The other term you usually see ascribed to Timony is “guitar hero,” having elbowed her way onto otherwise uninspired lists dominated by the usual classic rock canon. She’s also helped hone the next potential wave of guitar heroes, having provided lessons to people like Snail Mail's Lindsey Jordan. Untame the Tiger, Timony’s first solo album in fifteen years, showcases the wide range in her skill set. She isn't a showy player, but rather a crafty one, building ornate sequences and structures that her ideas can peek out from. Opener “No Thirds” is a microcosm of sorts, featuring a nervy electric riff that overlays a broader acoustic one, arm in arm on the road toward an eventual Oz of sweeping strings and towers of guitar harmonics. While her playing is undeniable throughout, this song is an epic introduction for an album that becomes more lightweight as it unfolds.

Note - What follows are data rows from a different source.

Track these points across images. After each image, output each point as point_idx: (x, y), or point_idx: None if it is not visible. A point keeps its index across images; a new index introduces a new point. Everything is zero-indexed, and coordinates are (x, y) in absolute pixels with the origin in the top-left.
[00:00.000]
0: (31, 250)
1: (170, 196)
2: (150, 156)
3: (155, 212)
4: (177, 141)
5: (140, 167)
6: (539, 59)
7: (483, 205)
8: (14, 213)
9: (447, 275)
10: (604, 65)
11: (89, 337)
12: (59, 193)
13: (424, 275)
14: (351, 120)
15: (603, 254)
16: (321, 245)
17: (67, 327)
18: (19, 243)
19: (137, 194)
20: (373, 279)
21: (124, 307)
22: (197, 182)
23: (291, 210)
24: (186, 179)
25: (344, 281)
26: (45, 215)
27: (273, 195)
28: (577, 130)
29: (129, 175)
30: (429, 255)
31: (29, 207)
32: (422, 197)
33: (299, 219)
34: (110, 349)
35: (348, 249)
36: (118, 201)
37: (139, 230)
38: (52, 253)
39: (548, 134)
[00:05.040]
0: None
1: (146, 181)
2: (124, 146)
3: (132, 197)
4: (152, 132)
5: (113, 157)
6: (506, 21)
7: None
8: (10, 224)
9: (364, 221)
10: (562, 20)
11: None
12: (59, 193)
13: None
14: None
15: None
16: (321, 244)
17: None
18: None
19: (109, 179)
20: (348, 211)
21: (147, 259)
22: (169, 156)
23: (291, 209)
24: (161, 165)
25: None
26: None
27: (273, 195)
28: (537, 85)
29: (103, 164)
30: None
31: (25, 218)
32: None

The presence of veteran drummer and Fairport Convention member Dave Mattacks is felt in the baroque folk of “Looking for the Sun,” a mildly psychedelic, pastoral jaunt that carries hints of Nick Drake’s melancholy. The downbeat mood of the album comes from endings, not only of a romantic relationship but the passing of both of Timony’s parents during the two years that she worked on it. The heft of that pain presses down upon these songs, but things don’t feel quite as weighty as they perhaps should — there’s a lack of gravity to some of Timony’s songs here, with tracks that feel too tentative to reach into the depths of their feeling.

Albums with long gestation periods often reveal a grand unifying vision, something that required painstaking and detailed work. Untame the Tiger feels more like something that was worked away at as a healing distraction, put down and picked back up at irregular intervals. The album’s first half generates a positive charge that tapers off toward its conclusion, but Timony’s sly guitar magic is always there to provide a jolt of life.